Task statement: The output should be every line below, retyped exactly, with no images.

##### Exercise input #####

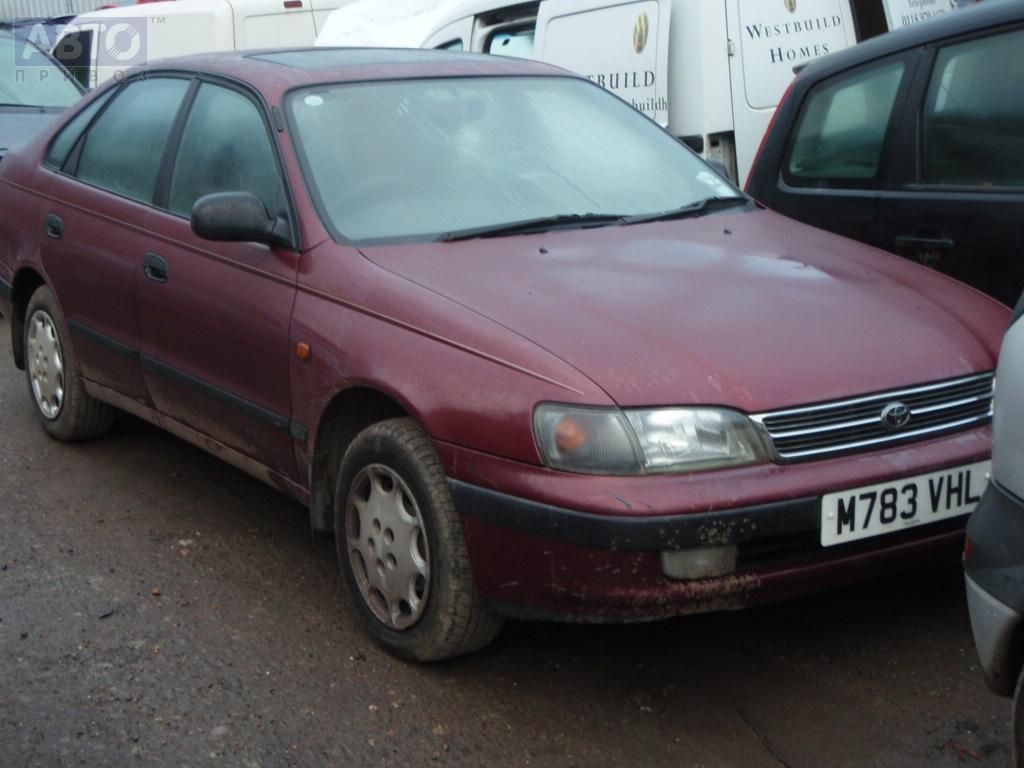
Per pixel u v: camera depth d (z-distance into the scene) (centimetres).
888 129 516
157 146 512
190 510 510
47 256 562
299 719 357
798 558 339
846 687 370
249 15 1239
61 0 2058
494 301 370
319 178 430
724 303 375
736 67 681
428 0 951
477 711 362
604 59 723
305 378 404
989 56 485
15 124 946
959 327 379
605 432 328
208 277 452
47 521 500
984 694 362
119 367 520
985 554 276
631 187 470
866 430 347
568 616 339
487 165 454
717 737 348
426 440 367
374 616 394
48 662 388
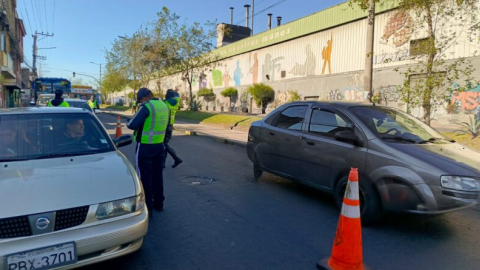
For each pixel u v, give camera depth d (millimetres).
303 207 5105
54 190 2867
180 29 27688
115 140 4422
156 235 4027
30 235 2576
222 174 7258
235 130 17219
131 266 3303
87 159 3643
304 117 5586
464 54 17062
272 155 6059
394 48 20703
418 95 10984
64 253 2635
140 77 34531
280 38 31156
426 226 4449
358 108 5102
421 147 4328
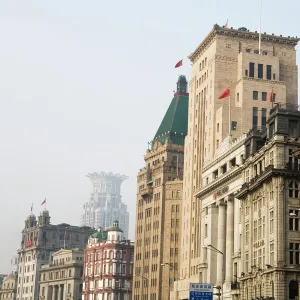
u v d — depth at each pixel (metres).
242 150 137.00
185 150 199.75
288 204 113.94
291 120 118.69
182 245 193.38
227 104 173.62
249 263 124.12
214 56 176.75
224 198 145.62
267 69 173.38
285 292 109.56
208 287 95.38
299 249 112.44
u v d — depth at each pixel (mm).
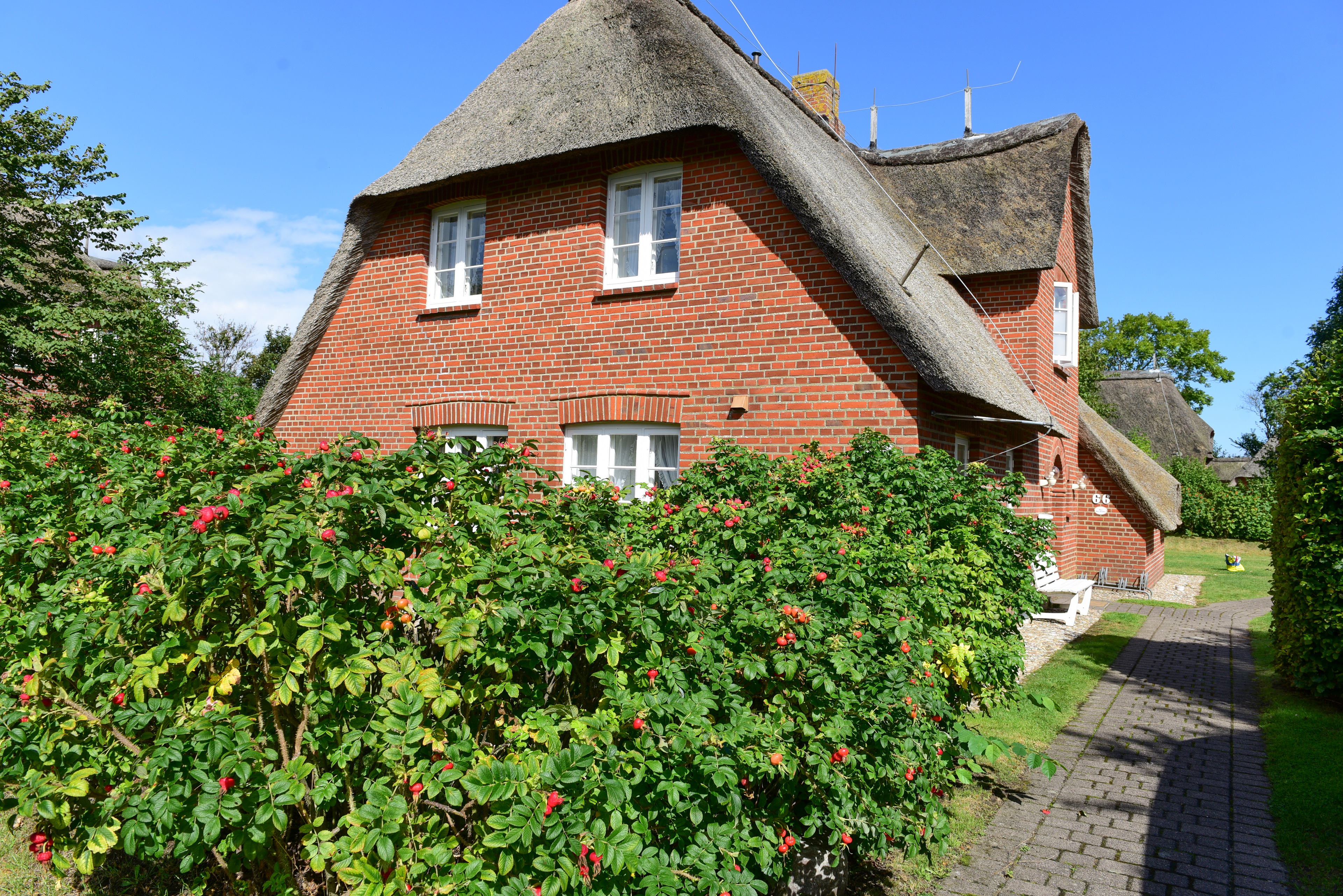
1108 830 4855
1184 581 18062
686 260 8125
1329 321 33438
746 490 5355
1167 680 8500
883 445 6305
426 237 10141
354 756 2623
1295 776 5621
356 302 10555
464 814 2883
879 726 3420
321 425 10781
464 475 3166
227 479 2900
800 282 7516
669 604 2863
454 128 10438
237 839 2699
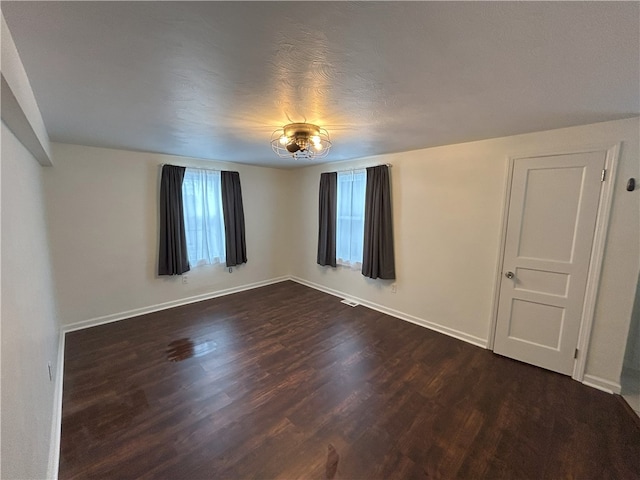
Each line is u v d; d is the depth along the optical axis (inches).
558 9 37.3
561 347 99.3
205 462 64.7
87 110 77.9
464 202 121.2
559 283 98.6
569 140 93.8
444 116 83.5
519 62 51.8
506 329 111.2
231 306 163.3
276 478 61.2
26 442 46.8
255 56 50.3
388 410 81.6
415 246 140.0
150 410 80.7
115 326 135.2
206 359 107.5
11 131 56.9
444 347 118.7
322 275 193.8
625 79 57.7
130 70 55.2
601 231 89.4
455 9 37.7
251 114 81.7
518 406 83.4
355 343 121.3
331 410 81.4
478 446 69.4
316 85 62.5
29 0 34.8
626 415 80.0
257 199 196.9
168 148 133.4
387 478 61.4
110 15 38.6
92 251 133.8
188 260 163.9
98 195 133.6
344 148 132.3
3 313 40.8
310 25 41.5
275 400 85.4
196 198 165.6
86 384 92.1
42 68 53.3
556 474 62.5
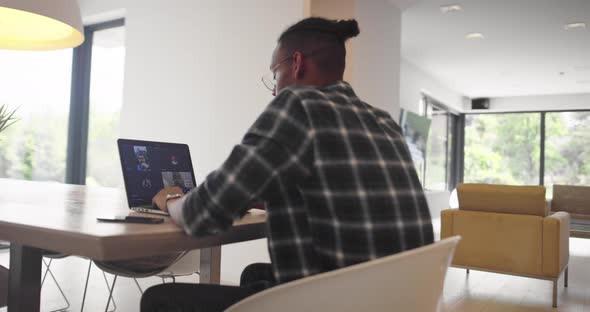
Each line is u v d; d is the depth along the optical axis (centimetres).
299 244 89
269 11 384
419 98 845
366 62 460
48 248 89
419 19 574
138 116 457
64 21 170
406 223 91
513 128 1105
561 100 1033
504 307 334
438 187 1037
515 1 509
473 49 709
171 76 437
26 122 517
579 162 1036
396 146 100
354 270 74
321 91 93
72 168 559
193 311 108
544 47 685
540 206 362
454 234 395
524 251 362
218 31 411
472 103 1109
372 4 472
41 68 530
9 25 194
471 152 1145
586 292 387
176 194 124
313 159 86
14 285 109
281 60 110
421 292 83
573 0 502
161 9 449
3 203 133
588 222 593
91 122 557
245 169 82
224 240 110
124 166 136
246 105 391
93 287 340
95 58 559
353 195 86
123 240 83
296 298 76
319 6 438
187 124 424
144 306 113
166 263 202
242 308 80
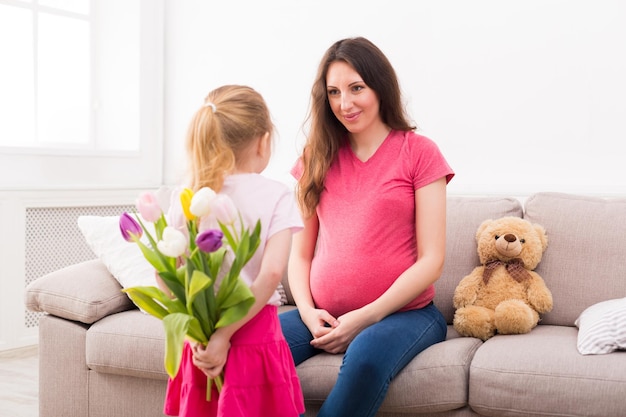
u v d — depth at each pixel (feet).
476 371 6.40
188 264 5.24
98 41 13.58
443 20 10.69
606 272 7.64
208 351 5.40
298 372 6.79
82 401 8.11
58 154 12.41
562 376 6.16
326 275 7.23
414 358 6.64
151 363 7.55
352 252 7.15
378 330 6.55
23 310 11.85
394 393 6.49
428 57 10.84
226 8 12.91
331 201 7.43
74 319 8.11
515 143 10.20
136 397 7.84
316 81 7.48
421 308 7.27
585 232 7.83
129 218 5.49
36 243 11.96
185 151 6.07
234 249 5.38
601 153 9.61
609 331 6.47
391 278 7.09
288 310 8.39
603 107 9.57
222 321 5.34
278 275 5.57
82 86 13.50
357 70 7.16
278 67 12.39
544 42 9.95
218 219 5.26
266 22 12.49
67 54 13.20
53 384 8.25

#####

Answer space:
Per pixel u v: camera depth d (z-distance into the scene) (centimetres).
888 129 516
157 146 512
190 510 510
47 256 562
299 719 357
798 558 339
846 687 370
249 15 1239
61 0 2058
494 301 370
319 178 430
724 303 375
736 67 681
428 0 951
477 711 362
604 59 723
305 378 404
989 56 485
15 124 946
959 327 379
605 432 328
208 277 452
47 521 500
984 694 362
119 367 520
985 554 276
631 187 470
866 430 347
568 616 339
487 165 454
717 737 348
426 440 367
374 616 394
48 662 388
For each pixel u v, give camera depth d (millimetres).
303 207 5105
54 190 2867
180 29 27688
115 140 4422
156 235 4027
30 235 2576
222 174 7258
235 130 17219
131 266 3303
87 159 3643
304 117 5586
464 54 17062
272 155 6059
394 48 20703
418 95 10984
64 253 2635
140 77 34531
280 38 31156
426 226 4449
358 108 5102
421 147 4328
u v d — depth at each pixel (metres).
242 150 137.00
185 150 199.75
288 204 113.94
291 120 118.69
182 245 193.38
227 104 173.62
249 263 124.12
214 56 176.75
224 198 145.62
267 69 173.38
285 292 109.56
208 287 95.38
299 249 112.44
u v d — depth at each pixel (mm).
1108 830 4855
1184 581 18062
686 260 8125
1329 321 33438
746 490 5355
1167 680 8500
883 445 6305
426 237 10141
354 756 2623
1295 776 5621
356 302 10555
464 814 2883
879 726 3420
321 425 10781
464 475 3166
227 479 2900
800 282 7516
669 604 2863
454 128 10438
237 839 2699
Each line is u v d; d is the depth along the optical axis (inches).
558 9 37.3
561 347 99.3
205 462 64.7
87 110 77.9
464 202 121.2
559 283 98.6
569 140 93.8
444 116 83.5
519 62 51.8
506 329 111.2
231 306 163.3
276 478 61.2
26 442 46.8
255 56 50.3
388 410 81.6
415 246 140.0
150 410 80.7
115 326 135.2
206 359 107.5
11 131 56.9
444 347 118.7
322 275 193.8
625 79 57.7
130 70 55.2
601 231 89.4
455 9 37.7
251 114 81.7
518 406 83.4
355 343 121.3
331 410 81.4
478 446 69.4
316 85 62.5
29 0 34.8
626 415 80.0
257 199 196.9
168 148 133.4
387 478 61.4
110 15 38.6
92 251 133.8
188 260 163.9
98 195 133.6
344 148 132.3
3 313 40.8
310 25 41.5
275 400 85.4
196 198 165.6
86 384 92.1
42 68 53.3
556 474 62.5
Each line is u v d; d is the depth along the optical axis (centimetres).
299 244 89
269 11 384
419 98 845
366 62 460
48 248 89
419 19 574
138 116 457
64 21 170
406 223 91
513 128 1105
561 100 1033
504 307 334
438 187 1037
515 1 509
473 49 709
171 76 437
26 122 517
579 162 1036
396 146 100
354 270 74
321 91 93
72 168 559
193 311 108
544 47 685
540 206 362
454 234 395
524 251 362
218 31 411
472 103 1109
372 4 472
41 68 530
9 25 194
471 152 1145
586 292 387
176 194 124
313 159 86
14 285 109
281 60 110
421 292 83
573 0 502
161 9 449
3 203 133
588 222 593
91 122 557
245 169 82
224 240 110
124 166 136
246 105 391
93 287 340
95 58 559
353 195 86
123 240 83
296 298 76
319 6 438
187 124 424
144 306 113
166 263 202
242 308 80
u v d — depth at each pixel (feet).
476 371 6.40
188 264 5.24
98 41 13.58
443 20 10.69
606 272 7.64
208 351 5.40
298 372 6.79
82 401 8.11
58 154 12.41
562 376 6.16
326 275 7.23
414 358 6.64
151 363 7.55
352 252 7.15
378 330 6.55
23 310 11.85
394 393 6.49
428 57 10.84
226 8 12.91
331 201 7.43
74 319 8.11
515 143 10.20
136 397 7.84
316 81 7.48
421 308 7.27
585 232 7.83
129 218 5.49
36 243 11.96
185 151 6.07
234 249 5.38
601 153 9.61
609 331 6.47
391 278 7.09
288 310 8.39
603 107 9.57
222 321 5.34
278 275 5.57
82 86 13.50
357 70 7.16
278 67 12.39
544 42 9.95
218 219 5.26
266 22 12.49
67 54 13.20
53 384 8.25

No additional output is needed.